Exercise requirements — Pull out every line in the records below that contains the string "scientific". Case matters, so a line counts only if the capitalization matches.

Material shown —
☆ ☆ ☆ ☆ ☆ ☆ ☆
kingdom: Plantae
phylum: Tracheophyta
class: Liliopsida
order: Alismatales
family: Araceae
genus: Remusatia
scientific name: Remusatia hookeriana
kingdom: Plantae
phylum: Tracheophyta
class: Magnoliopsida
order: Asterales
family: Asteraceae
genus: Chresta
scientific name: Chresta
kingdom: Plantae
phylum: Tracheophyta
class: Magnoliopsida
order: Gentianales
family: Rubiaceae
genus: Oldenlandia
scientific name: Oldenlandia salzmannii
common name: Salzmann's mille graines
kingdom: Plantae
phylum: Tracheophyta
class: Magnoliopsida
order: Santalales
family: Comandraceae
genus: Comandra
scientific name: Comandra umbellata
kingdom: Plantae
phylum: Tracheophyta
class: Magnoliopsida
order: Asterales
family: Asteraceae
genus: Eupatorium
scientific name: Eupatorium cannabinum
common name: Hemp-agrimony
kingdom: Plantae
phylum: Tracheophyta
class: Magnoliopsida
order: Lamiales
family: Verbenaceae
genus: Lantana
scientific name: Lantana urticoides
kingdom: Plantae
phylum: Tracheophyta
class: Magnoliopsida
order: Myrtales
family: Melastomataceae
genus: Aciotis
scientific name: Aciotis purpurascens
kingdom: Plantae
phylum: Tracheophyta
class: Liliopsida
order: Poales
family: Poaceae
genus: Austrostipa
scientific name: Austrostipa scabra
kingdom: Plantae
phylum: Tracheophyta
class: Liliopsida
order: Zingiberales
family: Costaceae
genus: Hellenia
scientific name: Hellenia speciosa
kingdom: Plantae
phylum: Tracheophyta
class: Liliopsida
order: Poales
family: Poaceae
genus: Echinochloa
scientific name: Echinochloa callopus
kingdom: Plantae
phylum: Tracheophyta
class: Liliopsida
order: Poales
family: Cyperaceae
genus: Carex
☆ ☆ ☆ ☆ ☆ ☆ ☆
Output for this task —
scientific name: Remusatia hookeriana
scientific name: Chresta
scientific name: Oldenlandia salzmannii
scientific name: Comandra umbellata
scientific name: Eupatorium cannabinum
scientific name: Lantana urticoides
scientific name: Aciotis purpurascens
scientific name: Austrostipa scabra
scientific name: Hellenia speciosa
scientific name: Echinochloa callopus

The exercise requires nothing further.